Freeman Harris Solicitors
- Company type: Partnership
- Industry: Lawyers, Solicitors, Corporate and Commercial law
- Founded: 2006
- Headquarters: London, SE10 United Kingdom
- Number of locations: 3^{[citation needed]}
- Area served: United Kingdom
- Services: Legal advice
- Number of employees: 25^{[citation needed]}
- Website: freemanharris.co.uk

= Freeman Harris Solicitors =

English law firm

Freeman Harris Solicitors is an English law firm based in London and Dunstable. In 2010, Freeman Harris became the first law firm to operate a legal store in a shopping centre in the UK.

==Company==

The company was started in December, 2006, by Ian Freeman and Sam Harris, with an office in Bermondsey, London. Freeman Harris was one of the founding members of QualitySolicitors, which is an alliance of independent law firms in the United Kingdom. In 2010, the company become the first law firm to operate a legal store in a shopping mall in Lewisham. The store offered legal advice and services to visitors in a shop style format.

In 2013, Freeman Harris partnered with LegalForce to provide legal solutions online and in stores to small businesses and start-ups. The partnership has since dissolved and both firms work independently.

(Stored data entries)

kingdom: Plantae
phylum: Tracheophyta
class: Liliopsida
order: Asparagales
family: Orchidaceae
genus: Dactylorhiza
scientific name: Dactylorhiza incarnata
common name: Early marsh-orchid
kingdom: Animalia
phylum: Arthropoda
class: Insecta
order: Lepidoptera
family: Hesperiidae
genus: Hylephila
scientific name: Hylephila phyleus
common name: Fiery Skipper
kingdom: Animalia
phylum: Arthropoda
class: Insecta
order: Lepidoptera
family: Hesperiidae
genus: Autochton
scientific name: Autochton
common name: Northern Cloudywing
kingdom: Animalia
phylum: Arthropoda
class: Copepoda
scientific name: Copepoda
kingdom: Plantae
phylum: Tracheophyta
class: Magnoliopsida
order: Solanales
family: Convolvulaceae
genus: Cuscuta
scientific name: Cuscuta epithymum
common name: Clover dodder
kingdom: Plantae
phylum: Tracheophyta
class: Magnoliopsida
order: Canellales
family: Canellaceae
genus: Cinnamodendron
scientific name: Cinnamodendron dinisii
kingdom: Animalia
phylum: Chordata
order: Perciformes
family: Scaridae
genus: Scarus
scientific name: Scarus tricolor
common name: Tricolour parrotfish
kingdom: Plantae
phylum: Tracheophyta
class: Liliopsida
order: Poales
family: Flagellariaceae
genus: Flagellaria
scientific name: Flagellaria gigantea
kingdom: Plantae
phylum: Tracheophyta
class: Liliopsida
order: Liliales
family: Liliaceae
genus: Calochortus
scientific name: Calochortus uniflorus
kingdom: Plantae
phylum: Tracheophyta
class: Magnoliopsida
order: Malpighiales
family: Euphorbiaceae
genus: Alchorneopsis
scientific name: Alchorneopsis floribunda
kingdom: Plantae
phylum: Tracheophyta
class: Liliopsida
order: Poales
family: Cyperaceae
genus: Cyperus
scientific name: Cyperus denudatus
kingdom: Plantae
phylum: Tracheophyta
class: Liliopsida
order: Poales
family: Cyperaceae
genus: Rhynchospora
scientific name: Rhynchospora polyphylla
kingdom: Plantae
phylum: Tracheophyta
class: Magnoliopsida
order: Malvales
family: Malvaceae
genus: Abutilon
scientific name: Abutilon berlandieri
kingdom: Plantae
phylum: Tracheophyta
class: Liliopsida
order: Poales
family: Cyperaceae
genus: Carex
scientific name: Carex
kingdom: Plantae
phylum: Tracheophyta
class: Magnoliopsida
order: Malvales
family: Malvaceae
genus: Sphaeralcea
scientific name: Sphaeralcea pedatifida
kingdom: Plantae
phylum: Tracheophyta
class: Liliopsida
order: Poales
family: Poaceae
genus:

◆ Required work:
**A)** In the article on Freeman Harris Solicitors, retype everything from "In 2013, Freeman" down to "firms work independently.".
**B)** Answer these questions using the article on Freeman Harris Solicitors.
(i) Who started the company?
(ii) In which year did the firm partner with LegalForce?
(iii) In what location did the firm open its first legal store?

◆ Answers provided:
**A)**
In 2013, Freeman Harris partnered with LegalForce to provide legal solutions online and in stores to small businesses and start-ups. The partnership has since dissolved and both firms work independently.

**B)**
(i) Ian Freeman and Sam Harris
(ii) 2013
(iii) A shopping mall in Lewisham